For this, we make use of MPC.LinearMPCConstraints which expects the matrices $C_v$ and $D_v$ as well as the upper and lower bounds for $v$. Since we want to keep our constraints on $u$, we let $v = [\Delta y, u]$, and assemble the matrices $C_v$ and $D_v$ accordingly:

Δymin = [-1*Ts]
Δymax = [1*Ts]
vmin  = [Δymin; umin]
vmax  = [Δymax; umax]

soft_indices = 1:1 # Indicate that we consider the Δy constraint a soft constraint
A,B,C,D = ssdata(sys)
Cv = [C*(A-I); zeros(sys.nu, sys.nx)]
Dv = [C*B; I(sys.nu)]
constraints3 = MPC.LinearMPCConstraints(; vmin, vmax, Cv, Dv, soft_indices)
predmodel3   = LinearMPCModel(sys, kf; constraints = constraints3, op, x0, z = sys.C)
prob3        = LQMPCProblem(predmodel3; Q1, Q2, N, solver, r = yr)
hist3        = MPC.solve(prob3; x0 = x0sim, T)

plot(hist, ploty = true, lab="Original problem")
plot!(hist3, ploty = true, lab="With Δy constraint")
hline!([umin[] umax[]], sp = 2, l = (:black, :dash), primary = false)
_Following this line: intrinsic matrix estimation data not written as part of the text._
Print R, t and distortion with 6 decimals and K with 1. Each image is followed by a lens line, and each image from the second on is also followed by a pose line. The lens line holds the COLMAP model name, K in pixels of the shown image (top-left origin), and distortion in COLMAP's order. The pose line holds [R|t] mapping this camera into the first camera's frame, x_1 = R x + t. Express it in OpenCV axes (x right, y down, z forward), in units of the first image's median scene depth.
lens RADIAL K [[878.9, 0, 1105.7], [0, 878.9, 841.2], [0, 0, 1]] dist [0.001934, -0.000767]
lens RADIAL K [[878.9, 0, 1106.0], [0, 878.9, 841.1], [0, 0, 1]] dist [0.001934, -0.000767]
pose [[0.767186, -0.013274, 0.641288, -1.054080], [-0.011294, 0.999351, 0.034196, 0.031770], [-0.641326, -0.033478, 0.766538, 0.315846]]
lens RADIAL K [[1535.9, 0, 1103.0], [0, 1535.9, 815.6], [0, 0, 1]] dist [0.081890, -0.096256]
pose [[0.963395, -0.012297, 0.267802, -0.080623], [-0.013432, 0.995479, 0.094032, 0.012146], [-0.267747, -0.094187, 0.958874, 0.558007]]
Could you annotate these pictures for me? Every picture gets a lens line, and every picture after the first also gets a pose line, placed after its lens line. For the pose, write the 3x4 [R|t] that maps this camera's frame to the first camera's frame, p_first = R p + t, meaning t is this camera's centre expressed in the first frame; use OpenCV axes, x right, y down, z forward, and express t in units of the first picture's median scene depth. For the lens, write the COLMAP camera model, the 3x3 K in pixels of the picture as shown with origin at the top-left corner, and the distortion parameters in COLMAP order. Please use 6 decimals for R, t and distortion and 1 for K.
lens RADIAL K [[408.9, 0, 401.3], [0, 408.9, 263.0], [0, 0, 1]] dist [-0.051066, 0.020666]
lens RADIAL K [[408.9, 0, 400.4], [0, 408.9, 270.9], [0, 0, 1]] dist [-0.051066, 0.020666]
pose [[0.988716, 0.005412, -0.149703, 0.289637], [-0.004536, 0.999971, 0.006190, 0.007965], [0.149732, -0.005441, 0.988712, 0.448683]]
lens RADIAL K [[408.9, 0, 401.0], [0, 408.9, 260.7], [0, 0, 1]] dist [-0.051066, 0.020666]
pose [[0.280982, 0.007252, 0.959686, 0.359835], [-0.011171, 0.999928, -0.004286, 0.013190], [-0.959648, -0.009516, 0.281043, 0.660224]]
In this case, we see that the controller actually works in the opposite direction in the beginning in order to slow down the rate of change of the output, thus fighting the natural tendency of the system to approach the set point. Since the control signal is also constrained, the controller cannot meet the $\Delta y$ constraint during the first 0.7s of the simulation. After this, the rate of change of the output remains constant for a while until it has reached the set point.

Summary

This tutorial has gone through the steps of

Estimating a model from data
Designing an MPC controller
Simulating a disturbance response
Augmenting the model with a disturbance model

The final product was an MPC controller that successfully rejected the periodic disturbance, without having access to measurements of it.

coherenceThe coherence function gives an indication on the power transfer between output and input that can be explained by a linear system. This function indicates for which frequencies a linear model may be valid, and it is good system-identification practice to inspect this function before proceeding to estimate an LTI model.
1The stationary point$x_0$ when $u_0$ is given can also be computed from $0 = \dot x = Ax_0 + Bu_0$.